Team of scientists created 1,000 3-D protein structures to be used for drug and vaccine research
An international team of scientists, led by Northwestern University Feinberg School of Medicine, has determined the 3-D atomic structure of more than 1,000 proteins that are potential drug and vaccine targets, to combat some of the world’s most dangerous emerging and re-emerging infectious diseases.
These experimentally determined structures have been deposited into the World-Wide Protein Data Bank, an archive supported by the National Institutes of Health (NIH), and are freely available to the scientific community. The 3-D structures help expedite drug and vaccine research and advance the understanding of pathogens and organisms causing infectious disease.
“Almost 50 percent of the structures that we have deposited in the Protein Data Bank are proteins that were requested by scientific investigators from around the world,” said Wayne Anderson, PhD, professor of Biochemistry and Molecular Genetics at Feinberg, and director of the project. “The NIH has also requested us to work on proteins for potential drug targets or vaccine candidates for many diseases, such as the Ebola virus, the Zika virus and antibiotic-resistant bacteria.
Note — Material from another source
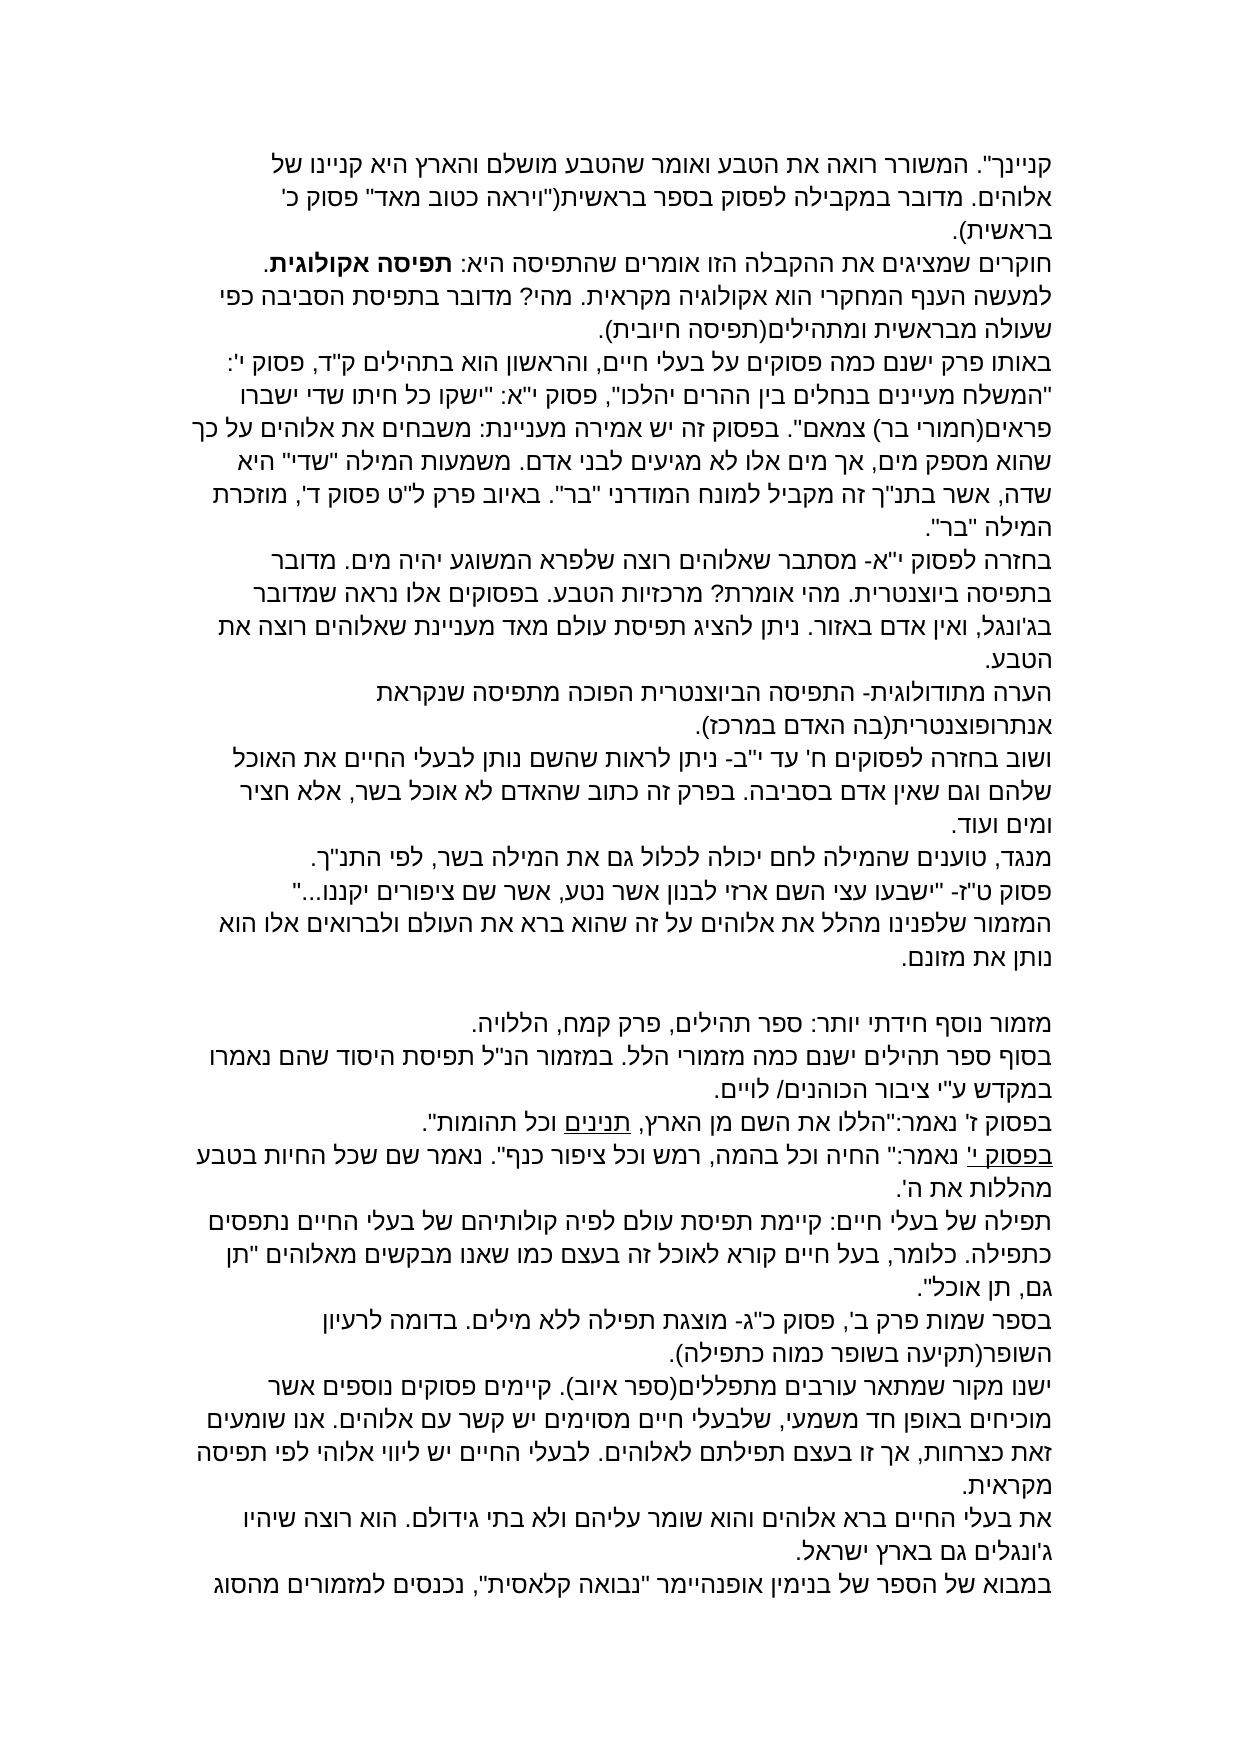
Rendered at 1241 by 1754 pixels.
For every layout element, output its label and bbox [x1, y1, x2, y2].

We have determined several key structures from these priority organisms and published the results in high-impact journals such as Nature and Cell.”
Teamwork with an International Consortium
This milestone effort, funded by two five-year contracts from the National Institute of Allergy and Infectious Diseases (NIAID), totaling a budget of $57.7 million, represents a decade of work by the Center for Structural Genomics of Infectious Diseases (CSGID) at Feinberg, led by Anderson in partnership with these institutions:
University of Chicago
University of Virginia School of Medicine
University of Calgary
University of Toronto
Washington University School of Medicine in St. Louis
UT Southwestern Medical Center
Craig Venter Institute
Sanford Burnham Prebys Medical Discovery Institute
University College London
How the 3-D Structures Are Made
Before work begins on a targeted protein, a board appointed by the NIH examines each request. Once approved, the protein must be cloned, expressed and crystallized, and then X-ray diffraction data is collected at the Advanced Photon Source at Argonne National Laboratory. This data defines the location of each of the hundreds or even thousands of atoms to generate 3-D models of the structures that can be analyzed with graphics software. Each institution in the Center has an area of expertise it contributes to the project, working in parallel on many requests at once.
Until recently, the process of determining the 3-D structure of a protein took many months or even years to complete, but advances in technology, such as the Advanced Photon Source, and upgrades to computational hardware and software have dramatically accelerated the process. The Seattle Structural Genomics Center for Infectious Disease, a similar center funded by NIAID, is also on track to complete 1,000 3-D protein structures soon. Browse all of the structures deposited by the CSGID.
Anyone in the scientific community interested in requesting the determination of structures of proteins from pathogens in the NIAID Category A-C priority lists or organisms causing emerging and re-emerging infectious diseases, can submit requests to the Center’s web portal. As part of the services offered to the scientific community, the CSGID can also provide expression clones and purified proteins, free of charge.
This project has been supported by federal funds from the NIAID, NIH, Department of Health and Human Services, under contract numbers HHSN272200700058C and HHSN272201200026C.